Leave the pictures out. Retype exactly the lines below from the one containing "Ели подготовка к" through the one containing "aus der Reha zurück", and no others.

» Provided records:

===

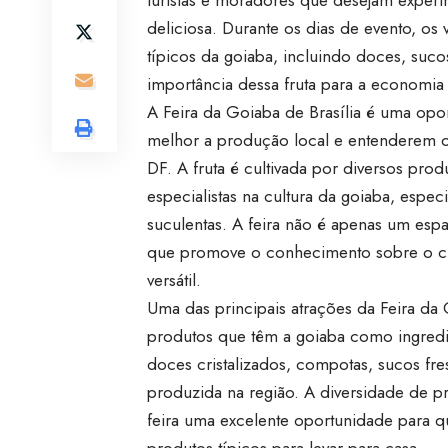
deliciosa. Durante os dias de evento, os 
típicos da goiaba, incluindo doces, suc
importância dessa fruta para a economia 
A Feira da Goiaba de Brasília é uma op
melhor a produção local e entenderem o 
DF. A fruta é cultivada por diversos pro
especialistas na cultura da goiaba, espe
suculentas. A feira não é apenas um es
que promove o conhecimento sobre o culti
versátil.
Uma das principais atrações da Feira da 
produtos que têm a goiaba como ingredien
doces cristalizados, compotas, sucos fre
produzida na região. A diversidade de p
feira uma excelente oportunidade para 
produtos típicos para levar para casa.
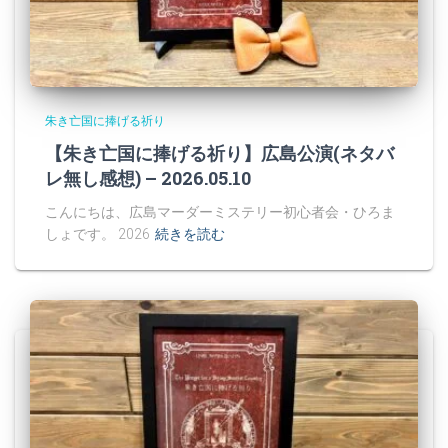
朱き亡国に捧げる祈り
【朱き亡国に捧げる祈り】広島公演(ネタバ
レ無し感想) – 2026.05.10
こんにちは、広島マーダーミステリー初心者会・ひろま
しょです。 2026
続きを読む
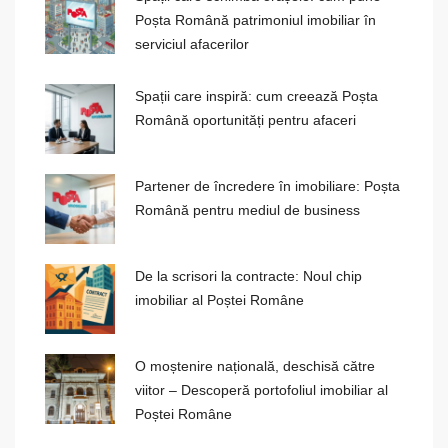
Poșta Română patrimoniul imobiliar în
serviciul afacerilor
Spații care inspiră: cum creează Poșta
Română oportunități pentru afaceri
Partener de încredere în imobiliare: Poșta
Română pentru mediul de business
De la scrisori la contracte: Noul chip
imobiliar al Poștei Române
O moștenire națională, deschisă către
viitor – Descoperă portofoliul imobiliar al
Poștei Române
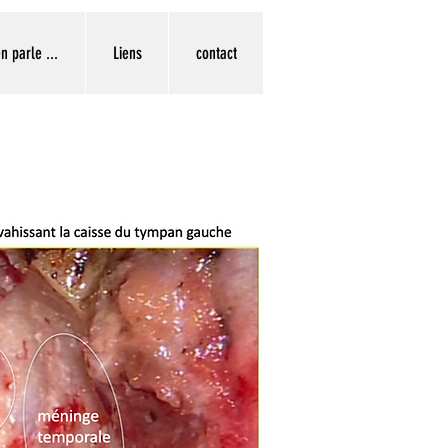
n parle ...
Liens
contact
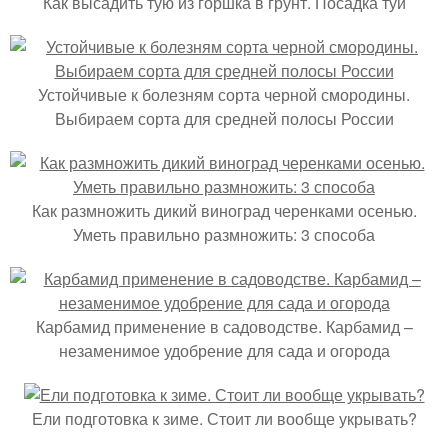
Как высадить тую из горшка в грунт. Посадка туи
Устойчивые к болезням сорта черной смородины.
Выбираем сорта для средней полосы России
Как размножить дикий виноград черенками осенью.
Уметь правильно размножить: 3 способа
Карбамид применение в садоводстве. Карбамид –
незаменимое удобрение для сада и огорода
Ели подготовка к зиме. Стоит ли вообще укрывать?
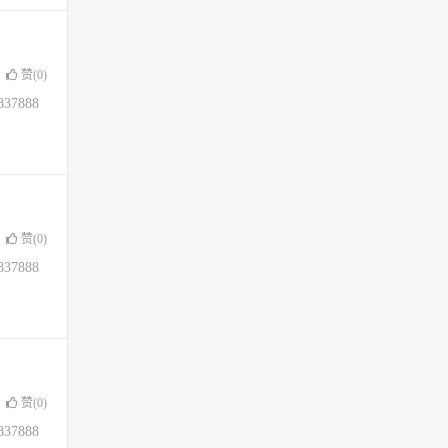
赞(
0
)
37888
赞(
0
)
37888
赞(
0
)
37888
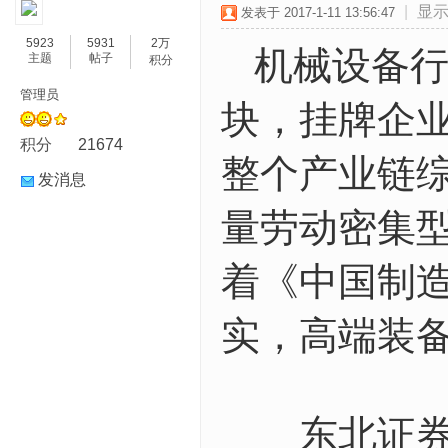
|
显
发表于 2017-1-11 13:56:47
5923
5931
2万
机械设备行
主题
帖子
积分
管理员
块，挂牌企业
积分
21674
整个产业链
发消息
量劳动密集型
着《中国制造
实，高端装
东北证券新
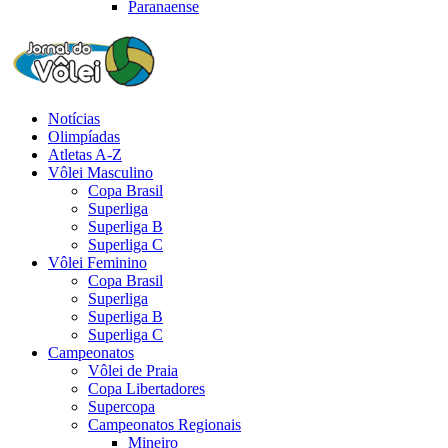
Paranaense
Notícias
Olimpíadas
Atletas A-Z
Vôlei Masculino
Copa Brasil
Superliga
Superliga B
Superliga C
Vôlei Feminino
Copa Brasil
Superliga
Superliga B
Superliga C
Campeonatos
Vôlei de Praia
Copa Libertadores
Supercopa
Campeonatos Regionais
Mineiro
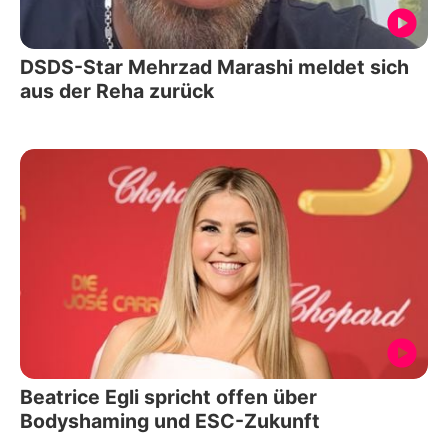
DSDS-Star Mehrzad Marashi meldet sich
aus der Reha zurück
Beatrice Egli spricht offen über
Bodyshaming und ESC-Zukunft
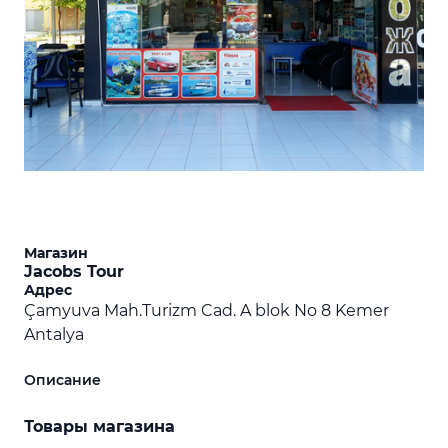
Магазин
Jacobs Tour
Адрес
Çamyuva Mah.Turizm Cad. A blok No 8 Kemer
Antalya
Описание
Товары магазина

===

» Written solution:
Ели подготовка к зиме. Стоит ли вообще укрывать?
赞(
0
)
37888
赞(
0
)
37888
赞(
0
)
37888
|
显
发表于 2017-1-11 13:56:47
5923
5931
2万
机械设备行
主题
帖子
积分
管理员
块，挂牌企业
积分
21674
整个产业链
发消息
量劳动密集型
着《中国制造
实，高端装
东北证券新
Paranaense
Notícias
Olimpíadas
Atletas A-Z
Vôlei Masculino
Copa Brasil
Superliga
Superliga B
Superliga C
Vôlei Feminino
Copa Brasil
Superliga
Superliga B
Superliga C
Campeonatos
Vôlei de Praia
Copa Libertadores
Supercopa
Campeonatos Regionais
Mineiro
DSDS-Star Mehrzad Marashi meldet sich
aus der Reha zurück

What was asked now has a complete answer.